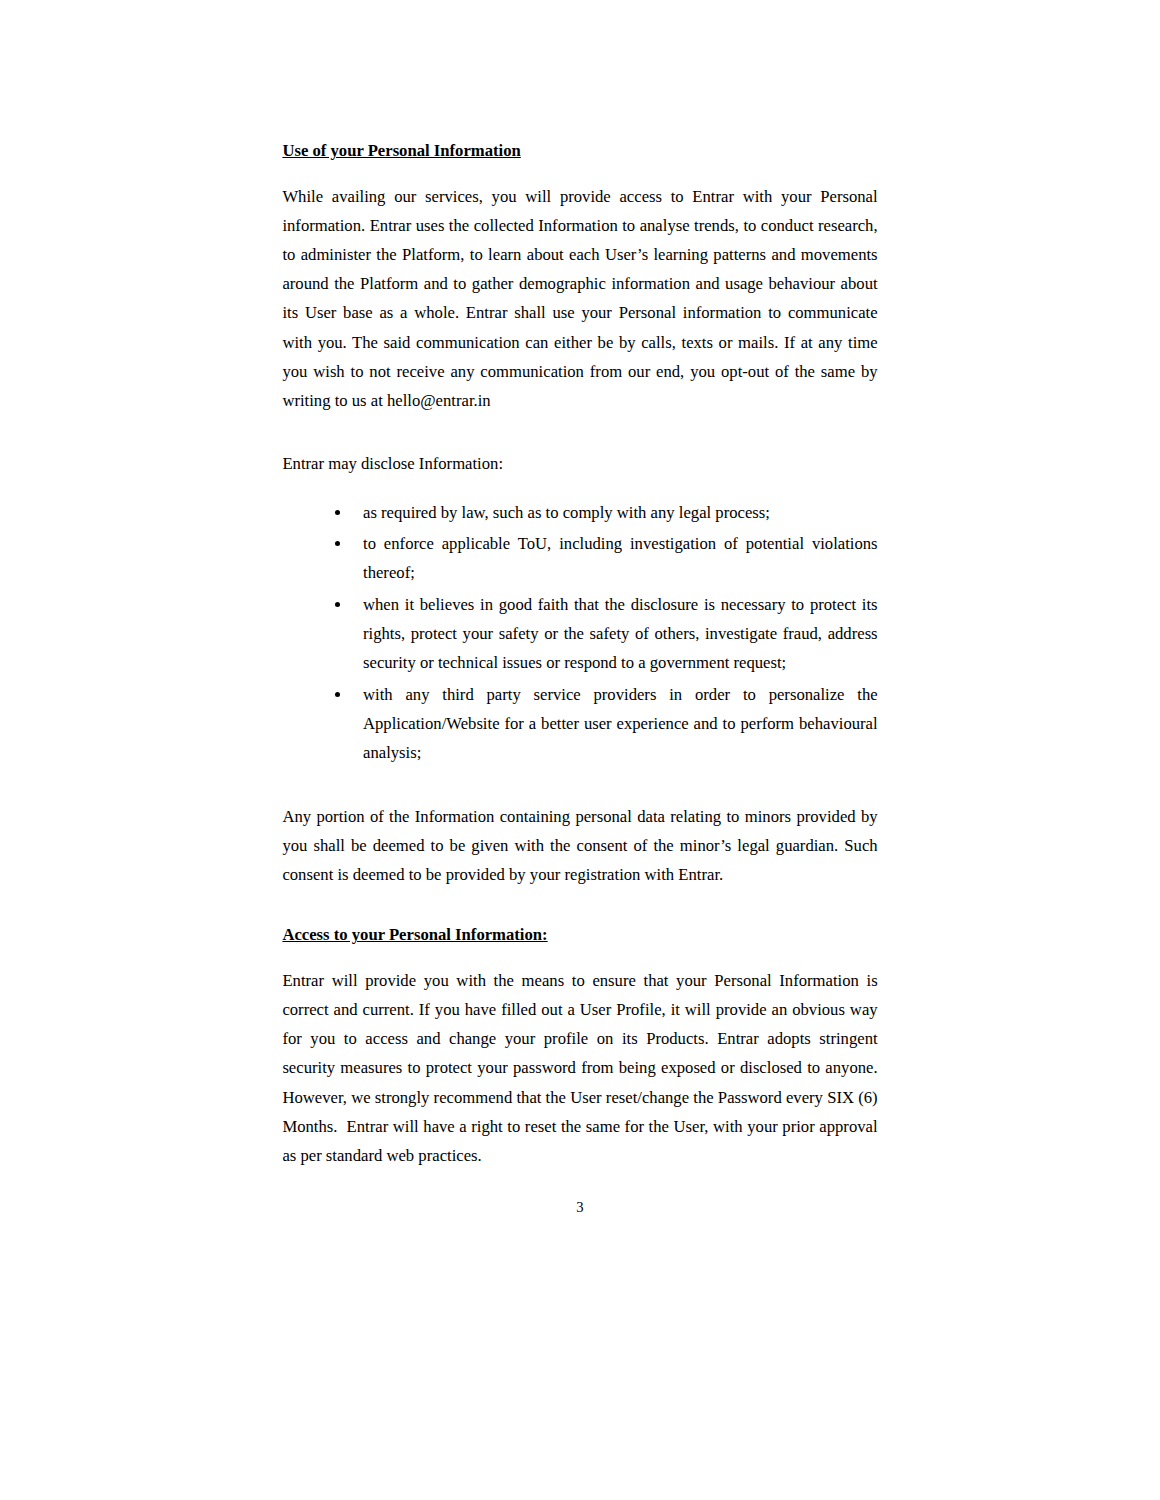Use of your Personal Information
While availing our services, you will provide access to Entrar with your Personal information. Entrar uses the collected Information to analyse trends, to conduct research, to administer the Platform, to learn about each User’s learning patterns and movements around the Platform and to gather demographic information and usage behaviour about its User base as a whole. Entrar shall use your Personal information to communicate with you. The said communication can either be by calls, texts or mails. If at any time you wish to not receive any communication from our end, you opt-out of the same by writing to us at hello@entrar.in
Entrar may disclose Information:
as required by law, such as to comply with any legal process;
to enforce applicable ToU, including investigation of potential violations thereof;
when it believes in good faith that the disclosure is necessary to protect its rights, protect your safety or the safety of others, investigate fraud, address security or technical issues or respond to a government request;
with any third party service providers in order to personalize the Application/Website for a better user experience and to perform behavioural analysis;
Any portion of the Information containing personal data relating to minors provided by you shall be deemed to be given with the consent of the minor’s legal guardian. Such consent is deemed to be provided by your registration with Entrar.
Access to your Personal Information:
Entrar will provide you with the means to ensure that your Personal Information is correct and current. If you have filled out a User Profile, it will provide an obvious way for you to access and change your profile on its Products. Entrar adopts stringent security measures to protect your password from being exposed or disclosed to anyone. However, we strongly recommend that the User reset/change the Password every SIX (6) Months. Entrar will have a right to reset the same for the User, with your prior approval as per standard web practices.
3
........
TRY IT:
Repeat exactly the lines starting at the line with "Entrar will provide" and ending with the final line of the entries. Include nothing else.

FINAL ANSWER:
Entrar will provide you with the means to ensure that your Personal Information is correct and current. If you have filled out a User Profile, it will provide an obvious way for you to access and change your profile on its Products. Entrar adopts stringent security measures to protect your password from being exposed or disclosed to anyone. However, we strongly recommend that the User reset/change the Password every SIX (6) Months. Entrar will have a right to reset the same for the User, with your prior approval as per standard web practices.
3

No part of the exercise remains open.